● Excerto da página:
A Vida dos Livros

Honras de Panteão Nacional a Eça de Queiroz

A decisão aprovada por unanimidade na Assembleia da República visando conceder honras de Panteão Nacional a José Maria Eça de Queiroz constitui um ato de elementar reconhecimento em relação a quem é referência indiscutível das culturas de língua portuguesa. No lugar cívico de homenagem a figuras referenciais da história portuguesa, está em causa a valorização do Panteão, de modo a melhor dignificar uma identidade nacional antiga, aberta, complexa e fecunda.

PANTEÃO NACIONAL
Em Portugal, o estatuto de Panteão Nacional está hoje atribuído ao antigo templo de Santa Engrácia em Lisboa, ao Mosteiro Santa Cruz em Coimbra e ao Mosteiro de Santa Maria da Vitória (Batalha), onde se encontram os túmulos dos dois primeiros reis de Portugal e dos fundadores da Dinastia de Avis. No Panteão estão sepultadas figuras nacionais marcantes e são ainda recordados, através de “cenotáfios”, os nomes de: Nuno Álvares Pereira, Infante D. Henrique, Vasco da Gama, Pedro Álvares Cabral, Afonso de Albuquerque e Luís de Camões. O mosteiro dos Jerónimos funcionou provisoriamente como Panteão, mas não tem hoje esse estatuto formal, ainda que tenha os túmulos de Vasco de Gama e de Luís de Camões, na nave do templo, de Alexandre Herculano, na antiga Sala do Capítulo e de Fernando Pessoa. Em S. Vicente de Fora, está o Panteão da Dinastia de Bragança, onde se encontram sepultados membros da família real que reinou após a Restauração de 1640. No entanto, trata-se aqui de um Panteão familiar. Desde a antiga Grécia e depois em Roma, a palavra Panthéon designava o templo onde se honravam os deuses com culto reconhecido. A palavra é grega e significa literalmente “todos os deuses”. Em Roma, o Panteão que chegou aos nossos dias é a homenagem ao cônsul Marco Agripa (63-12 a.C.), que o mandou construir em 27 a.C. No ano 80, foi praticamente destruído por um incêndio. Quatro décadas depois, o imperador Adriano (76-138) ordenou a sua reconstrução. Foi o cristianismo que, em virtude da doação de um rei bizantino ao Papa Bonifácio IV no século VII, salvou o monumento da pilhagem e da destruição, adotando o orago de Santa Maria e Todos os Santos. No Panteão de França, em Paris, a construção como templo religioso foi iniciada em 1764, por encomenda de Luís XV, em ação de graças por ter recuperado de uma grave enfermidade. A obra apenas foi concluída em 1790, depois da Revolução tendo sido então transformado num edifício secularizado, com a função de homenagear os vultos que se notabilizassem na pátria. Também na Abadia de Westminster, em Londres, estão sepultadas grandes figuras britânicas como William Shakespeare, Isaac Newton e Charles Darwin. Foi assim a partir duma tradição ora religiosa ora secular que foram criados os Panteões Nacionais.

● Registos guardados:
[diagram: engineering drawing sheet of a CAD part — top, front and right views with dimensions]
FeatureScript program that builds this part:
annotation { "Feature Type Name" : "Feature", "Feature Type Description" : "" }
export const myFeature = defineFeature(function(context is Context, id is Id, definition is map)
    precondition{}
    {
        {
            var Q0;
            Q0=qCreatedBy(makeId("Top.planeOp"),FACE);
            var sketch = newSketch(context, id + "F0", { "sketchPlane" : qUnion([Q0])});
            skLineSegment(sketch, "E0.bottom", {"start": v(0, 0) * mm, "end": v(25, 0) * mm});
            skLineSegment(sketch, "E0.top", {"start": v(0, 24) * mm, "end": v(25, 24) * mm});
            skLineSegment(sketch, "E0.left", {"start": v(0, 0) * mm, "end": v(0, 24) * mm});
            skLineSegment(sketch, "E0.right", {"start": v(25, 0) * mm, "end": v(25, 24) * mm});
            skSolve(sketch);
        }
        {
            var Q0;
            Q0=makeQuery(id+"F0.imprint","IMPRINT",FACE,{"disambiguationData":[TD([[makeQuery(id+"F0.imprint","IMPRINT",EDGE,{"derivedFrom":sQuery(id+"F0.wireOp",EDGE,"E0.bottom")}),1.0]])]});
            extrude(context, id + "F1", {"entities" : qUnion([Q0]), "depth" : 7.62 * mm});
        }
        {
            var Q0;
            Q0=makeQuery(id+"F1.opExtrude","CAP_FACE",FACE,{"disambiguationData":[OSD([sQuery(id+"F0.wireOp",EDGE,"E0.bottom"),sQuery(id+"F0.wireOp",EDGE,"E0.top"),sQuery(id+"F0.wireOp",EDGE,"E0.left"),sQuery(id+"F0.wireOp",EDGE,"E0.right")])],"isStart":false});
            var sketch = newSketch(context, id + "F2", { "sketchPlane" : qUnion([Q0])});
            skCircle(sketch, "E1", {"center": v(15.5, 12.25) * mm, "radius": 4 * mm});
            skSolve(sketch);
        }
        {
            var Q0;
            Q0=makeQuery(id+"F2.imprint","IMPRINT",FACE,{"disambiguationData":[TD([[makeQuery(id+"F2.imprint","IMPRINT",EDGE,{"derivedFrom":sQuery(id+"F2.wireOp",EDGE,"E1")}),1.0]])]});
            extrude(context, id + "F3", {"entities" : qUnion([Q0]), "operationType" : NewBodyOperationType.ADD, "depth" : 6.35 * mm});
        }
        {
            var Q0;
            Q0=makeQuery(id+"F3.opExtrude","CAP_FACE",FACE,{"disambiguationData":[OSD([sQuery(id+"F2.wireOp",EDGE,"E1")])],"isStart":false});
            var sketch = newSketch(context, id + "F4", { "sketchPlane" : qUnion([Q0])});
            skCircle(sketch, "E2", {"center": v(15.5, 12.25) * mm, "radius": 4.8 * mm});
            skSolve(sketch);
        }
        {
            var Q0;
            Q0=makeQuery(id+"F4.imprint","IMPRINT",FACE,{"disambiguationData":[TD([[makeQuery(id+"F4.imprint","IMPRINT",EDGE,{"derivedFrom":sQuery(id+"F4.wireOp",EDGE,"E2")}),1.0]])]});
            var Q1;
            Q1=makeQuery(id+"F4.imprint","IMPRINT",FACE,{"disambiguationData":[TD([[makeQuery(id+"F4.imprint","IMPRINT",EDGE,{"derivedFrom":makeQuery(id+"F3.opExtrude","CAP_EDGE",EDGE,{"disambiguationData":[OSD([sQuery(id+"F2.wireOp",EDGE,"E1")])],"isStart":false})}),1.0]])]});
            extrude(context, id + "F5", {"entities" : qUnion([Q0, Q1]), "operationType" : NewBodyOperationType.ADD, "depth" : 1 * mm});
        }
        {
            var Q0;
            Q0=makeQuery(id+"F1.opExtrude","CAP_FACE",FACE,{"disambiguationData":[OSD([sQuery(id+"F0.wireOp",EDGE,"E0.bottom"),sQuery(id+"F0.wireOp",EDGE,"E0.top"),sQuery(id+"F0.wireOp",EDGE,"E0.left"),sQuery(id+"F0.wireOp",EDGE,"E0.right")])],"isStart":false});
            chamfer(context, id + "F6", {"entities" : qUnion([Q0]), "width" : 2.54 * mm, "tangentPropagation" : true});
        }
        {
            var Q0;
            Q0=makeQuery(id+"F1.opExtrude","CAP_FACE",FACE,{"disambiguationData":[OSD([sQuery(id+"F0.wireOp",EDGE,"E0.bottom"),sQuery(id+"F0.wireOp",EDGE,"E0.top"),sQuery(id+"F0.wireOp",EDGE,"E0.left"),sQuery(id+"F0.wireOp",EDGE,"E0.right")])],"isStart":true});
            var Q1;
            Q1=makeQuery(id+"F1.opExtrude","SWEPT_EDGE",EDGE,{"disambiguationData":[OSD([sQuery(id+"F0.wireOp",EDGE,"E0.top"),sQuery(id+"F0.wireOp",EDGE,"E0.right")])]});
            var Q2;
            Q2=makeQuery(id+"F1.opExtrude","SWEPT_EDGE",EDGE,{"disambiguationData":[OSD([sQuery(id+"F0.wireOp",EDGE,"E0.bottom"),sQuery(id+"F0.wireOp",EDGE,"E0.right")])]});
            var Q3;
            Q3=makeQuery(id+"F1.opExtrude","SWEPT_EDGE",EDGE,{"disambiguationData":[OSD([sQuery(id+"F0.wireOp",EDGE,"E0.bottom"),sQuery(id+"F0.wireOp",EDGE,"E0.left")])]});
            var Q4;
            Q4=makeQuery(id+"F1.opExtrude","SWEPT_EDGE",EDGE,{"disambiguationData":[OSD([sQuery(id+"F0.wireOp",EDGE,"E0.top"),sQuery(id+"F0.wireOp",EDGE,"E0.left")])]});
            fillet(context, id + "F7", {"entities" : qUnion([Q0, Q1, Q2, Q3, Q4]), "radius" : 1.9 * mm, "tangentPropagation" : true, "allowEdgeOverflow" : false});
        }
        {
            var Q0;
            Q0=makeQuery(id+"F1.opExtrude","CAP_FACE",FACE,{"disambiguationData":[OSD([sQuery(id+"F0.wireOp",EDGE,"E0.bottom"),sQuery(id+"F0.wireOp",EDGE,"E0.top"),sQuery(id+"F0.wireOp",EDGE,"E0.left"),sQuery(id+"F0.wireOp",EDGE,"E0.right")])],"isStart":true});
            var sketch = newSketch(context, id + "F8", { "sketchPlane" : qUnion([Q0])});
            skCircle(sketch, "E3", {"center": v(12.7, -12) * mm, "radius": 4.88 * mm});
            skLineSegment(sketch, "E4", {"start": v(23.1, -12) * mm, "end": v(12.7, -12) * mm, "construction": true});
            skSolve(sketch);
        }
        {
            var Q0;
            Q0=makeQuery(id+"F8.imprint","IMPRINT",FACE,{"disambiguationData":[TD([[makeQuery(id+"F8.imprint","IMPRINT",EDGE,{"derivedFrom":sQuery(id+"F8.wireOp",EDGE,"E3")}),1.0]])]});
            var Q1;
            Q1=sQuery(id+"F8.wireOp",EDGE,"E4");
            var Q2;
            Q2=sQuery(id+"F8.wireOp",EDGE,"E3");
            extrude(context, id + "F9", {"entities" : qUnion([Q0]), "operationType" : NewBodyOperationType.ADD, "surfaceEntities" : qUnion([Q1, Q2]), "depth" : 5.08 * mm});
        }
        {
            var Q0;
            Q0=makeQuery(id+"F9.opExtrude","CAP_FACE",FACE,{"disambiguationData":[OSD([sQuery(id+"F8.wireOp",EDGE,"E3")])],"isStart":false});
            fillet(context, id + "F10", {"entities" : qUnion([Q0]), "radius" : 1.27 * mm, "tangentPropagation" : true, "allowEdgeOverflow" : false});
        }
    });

● Pedidos:
**1.** Segundo o excerto sobre o Panteão Nacional, em que ano começou a construção do Panteão de França como templo religioso?
**2.** Por favor, transcreva do excerto sobre o Panteão Nacional o trecho que vai de "A decisão aprovada" a "complexa e fecunda.".

● Lista de respostas:
**1.** Em 1764.

**2.**
A decisão aprovada por unanimidade na Assembleia da República visando conceder honras de Panteão Nacional a José Maria Eça de Queiroz constitui um ato de elementar reconhecimento em relação a quem é referência indiscutível das culturas de língua portuguesa. No lugar cívico de homenagem a figuras referenciais da história portuguesa, está em causa a valorização do Panteão, de modo a melhor dignificar uma identidade nacional antiga, aberta, complexa e fecunda.